Pavillon Le Corbusier

Treppenteil, Pavillon Le Corbusier, 2019, Zürich © ZHdK

Beim Pavillon am Zürichhorn fliessen sämtliche Theorien im letzten verwirklichten Werk Le Corbusiers zusammen. Er selbst hat das Vorhaben als das Kühnste seiner gebauten Projekte betitelt. Das Verweilen im Pavillon, die Auseinandersetzung mit Raum, Licht, Reflektion, Material und Farbe schafft ein persönliches Verständnis der Intuition Le Corbusiers. Das Nachdenken über die Statik und den historischen Bauprozess fasziniert. Wie stark war Le Corbusier seiner Zeit voraus, wie gegenwärtig funktioniert sein Bauwerk.
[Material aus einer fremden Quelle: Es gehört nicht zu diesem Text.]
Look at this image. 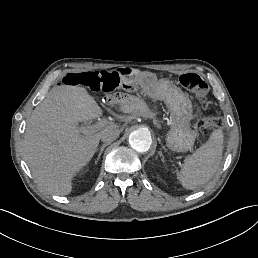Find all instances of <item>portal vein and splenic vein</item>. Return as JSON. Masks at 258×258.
I'll use <instances>...</instances> for the list:
<instances>
[{
	"label": "portal vein and splenic vein",
	"instance_id": "18ae733b",
	"mask_svg": "<svg viewBox=\"0 0 258 258\" xmlns=\"http://www.w3.org/2000/svg\"><path fill=\"white\" fill-rule=\"evenodd\" d=\"M99 128H100V126L95 125V126H90L87 129L90 130L91 132H96L99 130Z\"/></svg>",
	"mask_w": 258,
	"mask_h": 258
}]
</instances>
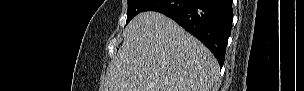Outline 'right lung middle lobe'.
I'll return each mask as SVG.
<instances>
[{
  "label": "right lung middle lobe",
  "mask_w": 304,
  "mask_h": 91,
  "mask_svg": "<svg viewBox=\"0 0 304 91\" xmlns=\"http://www.w3.org/2000/svg\"><path fill=\"white\" fill-rule=\"evenodd\" d=\"M150 2L151 0H128L127 23L142 12L144 7Z\"/></svg>",
  "instance_id": "right-lung-middle-lobe-1"
}]
</instances>
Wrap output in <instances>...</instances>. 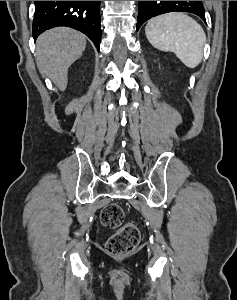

Der Pavillon wurde auf öffentlichem Grund errichtet. Die Stadt Zürich trat dazu das Land für 50 Jahre im Baurecht an die Bauherrin und Initiantin des Projekts Heidi Weber ab. Im Jahr 2014 ging mit dem Rückfall auch das Gebäude in den Besitz der Stadt Zürich über. Nach zweijähriger Sanierungsarbeit konnte der Pavillon im Mai 2019 die Wiedereröffnung feiern. Als öffentliches Museum wird das Gebäude durch das Museum für Gestaltung Zürich betrieben. Dabei gilt das Bauwerk selbst als Hauptexponat. Darüber hinaus schafft das Museum auf verschiedenen Ebenen Anreize zum wiederkehrenden Besuch. Ein reichhaltiges Programm an Vermittlungsangeboten adressiert Besucher:innen jeden Alters. Ausgedehnte museale Öffnungszeiten mit der Option öffentlicher als auch privater Führungen schaffen Zugänglichkeit. Anlässe wie die «Lange Nacht der Zürcher Museen», Ausstellungsgespräche und musikalische Performances öffnen das Haus einem breiten Publikum, weit über etwaige Fachkreise hinaus. Die prominente Lage an der Zürcher Uferpromenade macht den Pavillon attraktiv, lässt in Verbindung mit den angrenzenden, kulturell genutzten Häusern ein kleines, gepflegtes Museumsquartier entstehen. Da der Pavillon in den oberen Etagen nicht beheizt werden kann, dauert die Saison jeweils von Anfang Mai bis Ende November. In den kalten Monaten bleibt der Pavillon geschlossen. Diese Zeit verstreicht jedoch nicht ungenutzt, es ist die Zeit des Rück- sowie Neubaus der jeweiligen Jahresausstellungen.

Pavillon Le Corbusier

Erdgeschoss, Pavillon Le Corbusier, 2019, Zürich © ZHdK

In der Ausstellung «Architekturikonen neu gesehen» der Saison 2022 haben wir zeitgenössische fotografische Arbeiten zu ikonischen Werken Le Corbusiers gezeigt. Dazu konnten sieben Fotografinnen und Fotografen je ein gebautes und heute öffentlich zugängliches Werk Le Corbusiers besuchen, und davon ein subjektives Fotoporträt erstellen.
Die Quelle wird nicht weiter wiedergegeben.